TOKYO - Walk into any Japanese noodle shop or restaurant and chances are you'll be eating with a pair of disposable wooden chopsticks from China — but not for long. In a move that has cheered environmentalists but worried restaurant owners, China has slapped a 5 percent tax on the chopsticks over concerns of deforestation.
The move is hitting hard at the Japanese, who consume a tremendous 25 billion sets of wooden chopsticks a year — about 200 pairs per person. Some 97 percent of them come from China. Chinese chopstick exporters have responded to the tax increase and a rise in other costs by slapping a 30 percent hike on chopstick prices — with a planned additional 20 percent increase pending.
The price hike has sent Japanese restaurants scrambling to find alternative sources for chopsticks, called "waribashi" in Japanese. "We're not in an emergency situation yet, but there has been some impact," said Ichiro Fukuoka, director of Japan Chopsticks Import Association.

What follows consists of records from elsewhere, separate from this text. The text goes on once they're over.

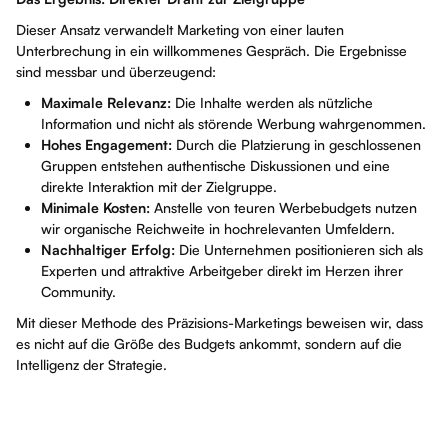
Dieser Ansatz verwandelt Marketing von einer lauten
Unterbrechung in ein willkommenes Gespräch. Die Ergebnisse
sind messbar und überzeugend:
Maximale Relevanz:
Die Inhalte werden als nützliche
Information und nicht als störende Werbung wahrgenommen.
Hohes Engagement:
Durch die Platzierung in geschlossenen
Gruppen entstehen authentische Diskussionen und eine
direkte Interaktion mit der Zielgruppe.
Minimale Kosten:
Anstelle von teuren Werbebudgets nutzen
wir organische Reichweite in hochrelevanten Umfeldern.
Nachhaltiger Erfolg:
Die Unternehmen positionieren sich als
Experten und attraktive Arbeitgeber direkt im Herzen ihrer
Community.
Mit dieser Methode des Präzisions-Marketings beweisen wir, dass
es nicht auf die Größe des Budgets ankommt, sondern auf die
Intelligenz der Strategie.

A pair of waribashi that used to cost a little over 1 yen — less than 1 cent — now goes for 1.5 to 1.7 yen. The rising costs of raw wood and transportation because of higher oil prices have also contributed to the rise, industry officials said. But pretty soon, some fear Japan won't even be able to get expensive chopsticks from China: Japanese newspapers Mainichi and Nihon Keizai reported that China is expected to stop waribashi exports to Japan as early as 2008.